Effect of IL-1RA, GLP-1, or anti–TNF-α on rat primary β-cells exposed to conditioned medium. Conditioned media and abbreviations as described in the legend to Fig. 3. Rat primary β-cells were treated 48 h with IL-1RA (1 μg/mL) and conditioned medium. A: BrdU was added during the last 24 h to measure proliferation. B: Conditioned medium added for the last 24 h and cell death was measured by TUNEL. C: Rat primary β-cells were treated 48 h with conditioned medium, with or without GLP-1 (100 nmol/L), and BrdU was added the last 24 h to measure proliferation. D: Rat primary β-cells were treated 48 h with or without GLP-1, and conditioned medium was added for the last 24 h.
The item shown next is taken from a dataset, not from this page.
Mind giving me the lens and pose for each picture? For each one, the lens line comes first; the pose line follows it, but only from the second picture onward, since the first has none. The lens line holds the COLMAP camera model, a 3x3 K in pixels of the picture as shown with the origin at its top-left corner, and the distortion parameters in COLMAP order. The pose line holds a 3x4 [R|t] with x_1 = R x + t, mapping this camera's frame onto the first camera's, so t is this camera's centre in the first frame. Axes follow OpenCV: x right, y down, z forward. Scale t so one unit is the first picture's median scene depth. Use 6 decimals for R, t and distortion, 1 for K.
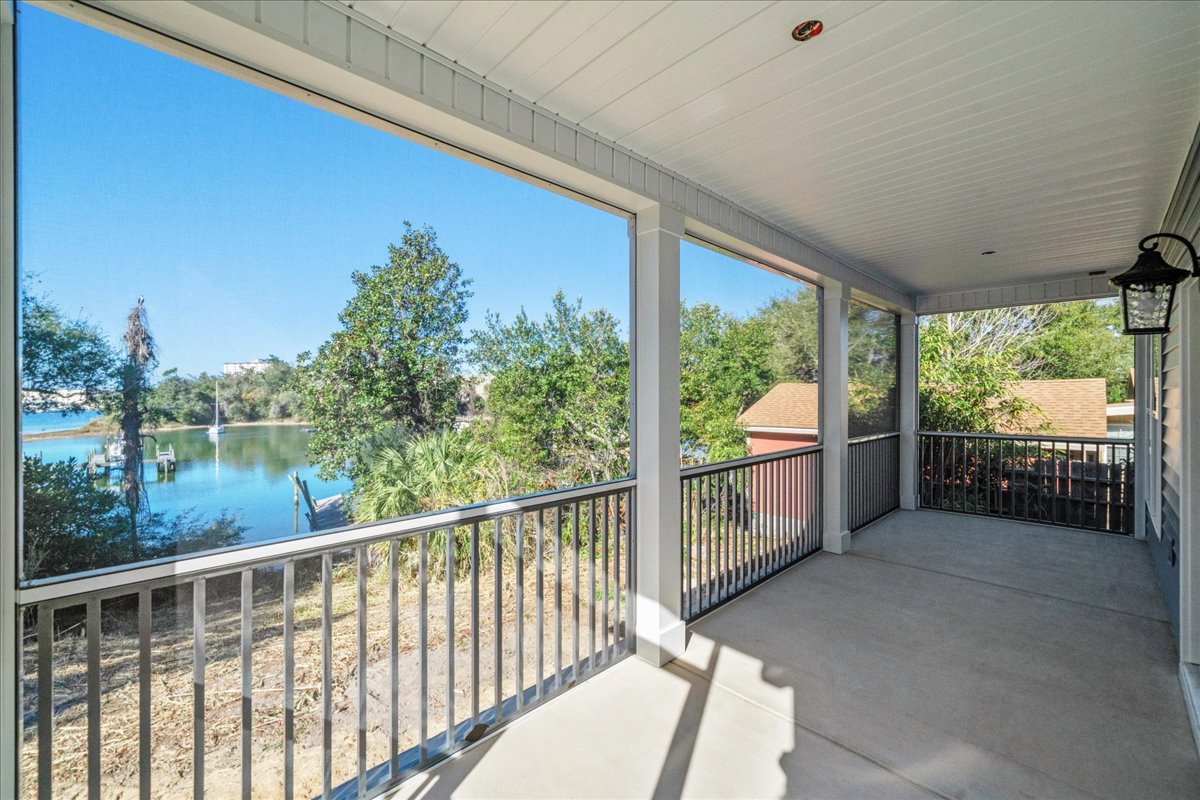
lens RADIAL K [[492.9, 0, 600.0], [0, 492.9, 400.0], [0, 0, 1]] dist [-0.000944, -0.000089]
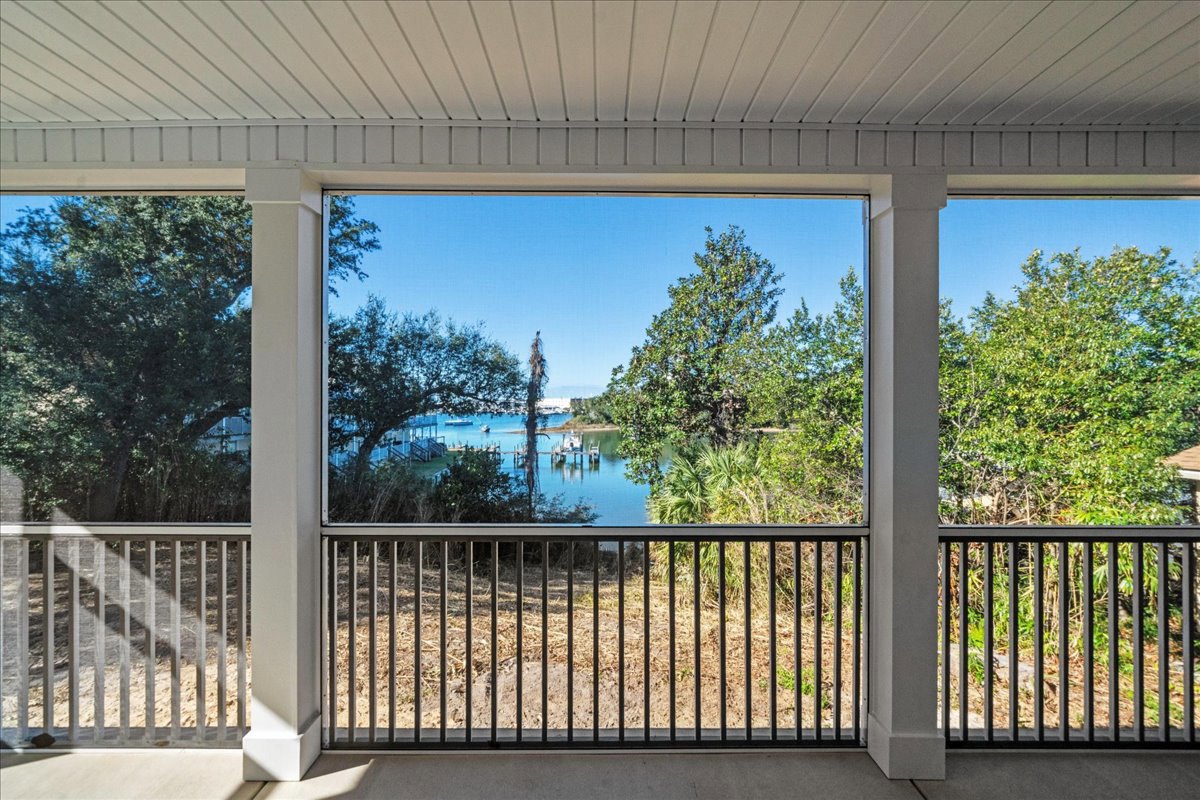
lens RADIAL K [[508.7, 0, 596.5], [0, 508.7, 403.6], [0, 0, 1]] dist [0.001090, -0.000090]
pose [[0.721409, 0.001829, -0.692507, 0.160765], [-0.010585, 0.999909, -0.008386, -0.000383], [0.692428, 0.013380, 0.721363, 0.132919]]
Cell death was measured as described. n = 3 independent experiments. *P < 0.05; **P < 0.01. E: Insulin secretion was measured using rat primary β-cells treated for 24 h with the different conditioned media with or without TNF-α blockade (2 ng/mL Ethanercept) and then incubated for 60 min at 2.8 mmol/L glucose (open bars) followed by 60 min at 16.7 mmol/L glucose (closed bars); *P < 0.05. F and G: Rat primary β-cells treated with the different conditioned media with or without Ethanercept and were used to assess cell death using TUNEL assay (F) and cell proliferation (G) as described. n = 4 independent experiments; *P < 0.05 for TNF-α blockade. CTRL, control.